--- 指示 ---
記録のうち、「genus: Salamandra」を含む行から「genus: Hyla」を含む行までを、両端の行も含めて一字一句変えずに出力してください。

--- 入力データ ---
• • •
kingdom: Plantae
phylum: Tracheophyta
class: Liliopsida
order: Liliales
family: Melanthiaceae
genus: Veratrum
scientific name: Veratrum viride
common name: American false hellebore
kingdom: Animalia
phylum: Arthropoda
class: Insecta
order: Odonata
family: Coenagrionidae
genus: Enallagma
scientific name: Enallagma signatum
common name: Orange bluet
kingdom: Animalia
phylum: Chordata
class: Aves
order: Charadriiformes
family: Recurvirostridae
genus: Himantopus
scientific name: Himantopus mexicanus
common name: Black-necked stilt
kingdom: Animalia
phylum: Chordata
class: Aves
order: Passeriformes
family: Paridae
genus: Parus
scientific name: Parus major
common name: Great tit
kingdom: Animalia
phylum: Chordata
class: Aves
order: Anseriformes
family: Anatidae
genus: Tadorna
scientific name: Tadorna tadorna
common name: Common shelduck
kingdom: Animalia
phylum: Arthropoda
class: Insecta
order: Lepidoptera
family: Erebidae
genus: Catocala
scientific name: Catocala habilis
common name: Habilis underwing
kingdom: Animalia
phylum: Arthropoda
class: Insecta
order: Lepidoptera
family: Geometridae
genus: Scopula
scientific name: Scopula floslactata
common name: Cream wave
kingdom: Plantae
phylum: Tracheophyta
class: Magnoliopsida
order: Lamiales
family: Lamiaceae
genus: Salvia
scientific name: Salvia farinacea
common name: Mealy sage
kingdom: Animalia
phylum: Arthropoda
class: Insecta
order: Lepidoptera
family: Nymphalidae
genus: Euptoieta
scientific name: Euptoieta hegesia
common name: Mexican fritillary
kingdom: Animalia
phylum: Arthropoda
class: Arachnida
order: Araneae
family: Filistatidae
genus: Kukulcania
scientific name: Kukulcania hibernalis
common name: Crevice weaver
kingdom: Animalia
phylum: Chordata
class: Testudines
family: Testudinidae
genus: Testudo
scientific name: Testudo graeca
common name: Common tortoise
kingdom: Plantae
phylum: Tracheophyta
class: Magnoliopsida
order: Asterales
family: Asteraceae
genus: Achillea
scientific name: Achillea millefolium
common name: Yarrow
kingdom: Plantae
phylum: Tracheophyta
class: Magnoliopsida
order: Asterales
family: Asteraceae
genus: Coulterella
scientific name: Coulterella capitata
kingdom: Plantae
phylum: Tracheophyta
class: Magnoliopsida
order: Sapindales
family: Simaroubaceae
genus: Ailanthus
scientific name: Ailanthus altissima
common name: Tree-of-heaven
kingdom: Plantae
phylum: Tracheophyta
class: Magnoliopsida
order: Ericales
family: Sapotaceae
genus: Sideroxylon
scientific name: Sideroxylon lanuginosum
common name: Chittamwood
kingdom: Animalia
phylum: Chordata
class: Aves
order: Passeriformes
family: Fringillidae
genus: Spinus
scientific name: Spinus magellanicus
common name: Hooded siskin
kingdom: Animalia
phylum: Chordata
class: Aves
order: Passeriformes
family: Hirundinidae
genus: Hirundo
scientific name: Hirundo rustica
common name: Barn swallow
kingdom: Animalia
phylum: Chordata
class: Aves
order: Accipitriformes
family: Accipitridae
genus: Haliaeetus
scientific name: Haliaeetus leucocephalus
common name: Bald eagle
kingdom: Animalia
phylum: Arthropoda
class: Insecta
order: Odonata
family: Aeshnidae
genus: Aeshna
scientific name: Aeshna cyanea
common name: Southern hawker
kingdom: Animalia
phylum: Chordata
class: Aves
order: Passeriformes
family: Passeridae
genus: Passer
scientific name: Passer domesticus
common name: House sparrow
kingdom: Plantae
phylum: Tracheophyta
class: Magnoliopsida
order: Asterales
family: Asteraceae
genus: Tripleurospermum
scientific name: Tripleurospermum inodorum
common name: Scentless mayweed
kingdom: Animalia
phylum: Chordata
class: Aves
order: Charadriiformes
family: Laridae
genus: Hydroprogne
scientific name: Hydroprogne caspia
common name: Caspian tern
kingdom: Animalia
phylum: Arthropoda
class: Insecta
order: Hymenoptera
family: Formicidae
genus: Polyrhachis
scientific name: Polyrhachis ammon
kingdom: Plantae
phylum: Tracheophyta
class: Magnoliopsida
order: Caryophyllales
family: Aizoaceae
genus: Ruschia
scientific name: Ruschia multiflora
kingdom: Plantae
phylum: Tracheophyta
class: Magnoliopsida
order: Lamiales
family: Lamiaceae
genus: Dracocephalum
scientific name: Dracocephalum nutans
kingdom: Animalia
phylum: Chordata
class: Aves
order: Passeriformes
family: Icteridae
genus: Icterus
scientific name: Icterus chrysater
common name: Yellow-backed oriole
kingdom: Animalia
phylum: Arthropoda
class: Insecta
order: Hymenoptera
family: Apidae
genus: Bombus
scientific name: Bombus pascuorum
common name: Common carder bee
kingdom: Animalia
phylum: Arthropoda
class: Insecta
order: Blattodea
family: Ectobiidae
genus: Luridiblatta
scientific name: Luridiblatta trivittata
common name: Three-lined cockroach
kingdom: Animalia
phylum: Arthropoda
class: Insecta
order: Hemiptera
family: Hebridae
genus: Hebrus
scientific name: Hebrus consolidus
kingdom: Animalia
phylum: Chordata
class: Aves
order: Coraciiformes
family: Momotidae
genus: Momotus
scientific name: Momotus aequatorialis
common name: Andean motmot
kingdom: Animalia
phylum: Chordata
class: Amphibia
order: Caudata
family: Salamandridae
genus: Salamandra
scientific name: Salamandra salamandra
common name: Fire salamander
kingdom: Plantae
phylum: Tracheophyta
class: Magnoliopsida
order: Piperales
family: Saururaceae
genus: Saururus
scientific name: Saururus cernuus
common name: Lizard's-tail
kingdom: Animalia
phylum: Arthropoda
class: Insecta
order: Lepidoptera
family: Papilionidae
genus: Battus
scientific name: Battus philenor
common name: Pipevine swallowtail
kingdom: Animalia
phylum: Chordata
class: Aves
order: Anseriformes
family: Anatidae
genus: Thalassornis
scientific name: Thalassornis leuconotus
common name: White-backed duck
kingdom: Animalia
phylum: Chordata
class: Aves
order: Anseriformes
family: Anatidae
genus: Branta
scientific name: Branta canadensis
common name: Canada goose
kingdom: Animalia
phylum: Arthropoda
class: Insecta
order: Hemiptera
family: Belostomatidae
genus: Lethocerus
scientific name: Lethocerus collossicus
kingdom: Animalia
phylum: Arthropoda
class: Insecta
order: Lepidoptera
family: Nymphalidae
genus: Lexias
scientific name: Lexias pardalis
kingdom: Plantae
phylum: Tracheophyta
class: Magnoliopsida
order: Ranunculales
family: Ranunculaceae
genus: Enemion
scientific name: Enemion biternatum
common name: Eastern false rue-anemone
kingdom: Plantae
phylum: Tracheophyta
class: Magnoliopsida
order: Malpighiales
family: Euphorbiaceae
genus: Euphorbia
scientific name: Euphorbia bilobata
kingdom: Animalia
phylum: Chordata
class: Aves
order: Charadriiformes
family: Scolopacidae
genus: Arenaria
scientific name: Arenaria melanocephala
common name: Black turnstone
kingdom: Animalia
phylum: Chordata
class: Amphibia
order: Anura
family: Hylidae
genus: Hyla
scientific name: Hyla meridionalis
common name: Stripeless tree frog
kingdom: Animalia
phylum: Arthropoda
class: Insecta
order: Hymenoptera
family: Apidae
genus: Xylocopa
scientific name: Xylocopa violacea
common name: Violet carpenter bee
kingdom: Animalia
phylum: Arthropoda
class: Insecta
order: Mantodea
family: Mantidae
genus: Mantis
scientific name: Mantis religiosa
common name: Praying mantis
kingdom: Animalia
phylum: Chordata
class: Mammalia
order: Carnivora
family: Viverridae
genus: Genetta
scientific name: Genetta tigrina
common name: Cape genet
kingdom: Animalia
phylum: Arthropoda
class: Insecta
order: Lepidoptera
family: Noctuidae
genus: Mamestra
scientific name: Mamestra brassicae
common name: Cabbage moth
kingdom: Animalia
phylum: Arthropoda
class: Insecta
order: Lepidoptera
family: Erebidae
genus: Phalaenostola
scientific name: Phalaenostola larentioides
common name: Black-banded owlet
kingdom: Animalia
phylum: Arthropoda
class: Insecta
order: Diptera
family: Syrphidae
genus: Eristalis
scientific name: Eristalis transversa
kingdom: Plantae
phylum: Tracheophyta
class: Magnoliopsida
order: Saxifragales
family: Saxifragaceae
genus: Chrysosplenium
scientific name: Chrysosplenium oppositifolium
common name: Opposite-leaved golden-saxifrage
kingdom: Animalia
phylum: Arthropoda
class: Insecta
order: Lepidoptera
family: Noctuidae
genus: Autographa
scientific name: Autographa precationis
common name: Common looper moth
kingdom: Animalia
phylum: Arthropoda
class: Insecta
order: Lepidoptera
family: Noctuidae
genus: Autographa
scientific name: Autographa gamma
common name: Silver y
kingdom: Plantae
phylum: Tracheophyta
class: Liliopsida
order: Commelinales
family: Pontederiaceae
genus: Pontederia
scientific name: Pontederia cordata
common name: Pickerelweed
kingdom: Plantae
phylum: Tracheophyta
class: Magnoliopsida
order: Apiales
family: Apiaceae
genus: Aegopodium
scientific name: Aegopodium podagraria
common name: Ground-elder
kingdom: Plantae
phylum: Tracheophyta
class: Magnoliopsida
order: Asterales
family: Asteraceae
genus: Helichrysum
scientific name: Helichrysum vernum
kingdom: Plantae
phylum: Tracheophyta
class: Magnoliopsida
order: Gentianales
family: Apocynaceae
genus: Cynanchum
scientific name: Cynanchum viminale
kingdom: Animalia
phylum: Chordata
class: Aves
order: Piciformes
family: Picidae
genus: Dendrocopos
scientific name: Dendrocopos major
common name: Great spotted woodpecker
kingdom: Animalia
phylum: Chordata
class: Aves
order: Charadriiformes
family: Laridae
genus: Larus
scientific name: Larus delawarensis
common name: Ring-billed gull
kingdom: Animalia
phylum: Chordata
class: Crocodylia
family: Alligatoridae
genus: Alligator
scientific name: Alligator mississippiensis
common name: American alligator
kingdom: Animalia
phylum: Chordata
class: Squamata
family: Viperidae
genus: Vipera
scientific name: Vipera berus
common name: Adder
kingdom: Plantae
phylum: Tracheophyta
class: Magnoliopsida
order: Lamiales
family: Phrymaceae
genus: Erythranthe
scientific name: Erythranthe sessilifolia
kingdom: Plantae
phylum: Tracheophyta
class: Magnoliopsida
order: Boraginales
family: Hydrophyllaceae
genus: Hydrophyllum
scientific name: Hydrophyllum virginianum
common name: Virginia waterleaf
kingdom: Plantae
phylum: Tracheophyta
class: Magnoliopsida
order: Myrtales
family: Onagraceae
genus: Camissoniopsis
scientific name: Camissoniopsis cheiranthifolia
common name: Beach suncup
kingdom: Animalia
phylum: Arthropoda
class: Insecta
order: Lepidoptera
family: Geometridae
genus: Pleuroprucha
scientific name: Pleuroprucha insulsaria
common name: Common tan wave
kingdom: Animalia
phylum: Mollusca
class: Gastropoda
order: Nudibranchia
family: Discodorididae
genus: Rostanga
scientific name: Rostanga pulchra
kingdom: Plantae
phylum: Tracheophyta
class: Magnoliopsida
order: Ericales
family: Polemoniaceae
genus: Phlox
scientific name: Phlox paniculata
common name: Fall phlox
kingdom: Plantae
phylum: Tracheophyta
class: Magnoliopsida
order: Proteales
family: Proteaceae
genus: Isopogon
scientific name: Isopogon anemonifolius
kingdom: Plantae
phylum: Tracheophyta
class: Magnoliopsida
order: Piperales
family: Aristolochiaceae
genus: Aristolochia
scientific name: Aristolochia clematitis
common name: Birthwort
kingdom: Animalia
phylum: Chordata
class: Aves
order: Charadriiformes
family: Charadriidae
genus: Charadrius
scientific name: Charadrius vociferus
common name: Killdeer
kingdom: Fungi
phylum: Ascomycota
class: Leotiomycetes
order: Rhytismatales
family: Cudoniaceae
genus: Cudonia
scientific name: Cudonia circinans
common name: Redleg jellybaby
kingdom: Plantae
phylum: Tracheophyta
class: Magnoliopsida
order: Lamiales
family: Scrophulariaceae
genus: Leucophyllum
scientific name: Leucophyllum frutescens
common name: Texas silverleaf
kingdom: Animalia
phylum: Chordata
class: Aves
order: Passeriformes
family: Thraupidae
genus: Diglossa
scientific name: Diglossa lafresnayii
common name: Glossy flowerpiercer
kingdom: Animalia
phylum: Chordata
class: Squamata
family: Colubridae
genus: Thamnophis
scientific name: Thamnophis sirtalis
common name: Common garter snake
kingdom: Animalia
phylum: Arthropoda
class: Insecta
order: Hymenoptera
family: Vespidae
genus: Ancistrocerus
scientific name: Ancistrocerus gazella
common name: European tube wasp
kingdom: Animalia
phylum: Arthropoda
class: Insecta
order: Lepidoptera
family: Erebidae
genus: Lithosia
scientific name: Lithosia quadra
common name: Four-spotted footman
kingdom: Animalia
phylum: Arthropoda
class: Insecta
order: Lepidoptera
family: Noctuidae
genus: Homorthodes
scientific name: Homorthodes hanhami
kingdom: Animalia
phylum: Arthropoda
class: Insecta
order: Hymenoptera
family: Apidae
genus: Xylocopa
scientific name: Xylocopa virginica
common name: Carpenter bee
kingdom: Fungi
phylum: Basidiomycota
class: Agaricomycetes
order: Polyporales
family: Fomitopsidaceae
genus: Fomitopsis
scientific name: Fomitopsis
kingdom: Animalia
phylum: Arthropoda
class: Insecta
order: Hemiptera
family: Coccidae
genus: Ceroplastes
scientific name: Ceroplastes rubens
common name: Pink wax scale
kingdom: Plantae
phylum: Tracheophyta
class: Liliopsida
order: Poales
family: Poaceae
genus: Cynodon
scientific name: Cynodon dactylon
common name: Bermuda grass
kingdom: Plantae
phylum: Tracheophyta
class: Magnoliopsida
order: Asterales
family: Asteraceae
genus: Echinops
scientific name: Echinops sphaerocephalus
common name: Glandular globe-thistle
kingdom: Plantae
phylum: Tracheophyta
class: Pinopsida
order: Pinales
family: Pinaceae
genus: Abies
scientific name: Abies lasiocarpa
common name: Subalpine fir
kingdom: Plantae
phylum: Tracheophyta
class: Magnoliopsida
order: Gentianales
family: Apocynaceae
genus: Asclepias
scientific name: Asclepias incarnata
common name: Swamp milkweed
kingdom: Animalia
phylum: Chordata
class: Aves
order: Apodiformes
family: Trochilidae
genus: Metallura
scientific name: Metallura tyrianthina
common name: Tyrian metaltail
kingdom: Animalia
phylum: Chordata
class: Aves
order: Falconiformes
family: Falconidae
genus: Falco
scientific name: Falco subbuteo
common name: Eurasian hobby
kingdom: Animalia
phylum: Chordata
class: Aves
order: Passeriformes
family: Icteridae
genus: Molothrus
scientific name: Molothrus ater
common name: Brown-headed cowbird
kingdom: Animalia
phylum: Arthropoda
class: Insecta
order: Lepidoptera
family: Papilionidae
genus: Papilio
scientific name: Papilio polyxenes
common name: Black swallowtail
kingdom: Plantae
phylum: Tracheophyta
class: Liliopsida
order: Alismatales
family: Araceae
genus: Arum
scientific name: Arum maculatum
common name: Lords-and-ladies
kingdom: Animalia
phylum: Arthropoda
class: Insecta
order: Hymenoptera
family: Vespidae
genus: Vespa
• • •
--- 解答 ---
genus: Salamandra
scientific name: Salamandra salamandra
common name: Fire salamander
kingdom: Plantae
phylum: Tracheophyta
class: Magnoliopsida
order: Piperales
family: Saururaceae
genus: Saururus
scientific name: Saururus cernuus
common name: Lizard's-tail
kingdom: Animalia
phylum: Arthropoda
class: Insecta
order: Lepidoptera
family: Papilionidae
genus: Battus
scientific name: Battus philenor
common name: Pipevine swallowtail
kingdom: Animalia
phylum: Chordata
class: Aves
order: Anseriformes
family: Anatidae
genus: Thalassornis
scientific name: Thalassornis leuconotus
common name: White-backed duck
kingdom: Animalia
phylum: Chordata
class: Aves
order: Anseriformes
family: Anatidae
genus: Branta
scientific name: Branta canadensis
common name: Canada goose
kingdom: Animalia
phylum: Arthropoda
class: Insecta
order: Hemiptera
family: Belostomatidae
genus: Lethocerus
scientific name: Lethocerus collossicus
kingdom: Animalia
phylum: Arthropoda
class: Insecta
order: Lepidoptera
family: Nymphalidae
genus: Lexias
scientific name: Lexias pardalis
kingdom: Plantae
phylum: Tracheophyta
class: Magnoliopsida
order: Ranunculales
family: Ranunculaceae
genus: Enemion
scientific name: Enemion biternatum
common name: Eastern false rue-anemone
kingdom: Plantae
phylum: Tracheophyta
class: Magnoliopsida
order: Malpighiales
family: Euphorbiaceae
genus: Euphorbia
scientific name: Euphorbia bilobata
kingdom: Animalia
phylum: Chordata
class: Aves
order: Charadriiformes
family: Scolopacidae
genus: Arenaria
scientific name: Arenaria melanocephala
common name: Black turnstone
kingdom: Animalia
phylum: Chordata
class: Amphibia
order: Anura
family: Hylidae
genus: Hyla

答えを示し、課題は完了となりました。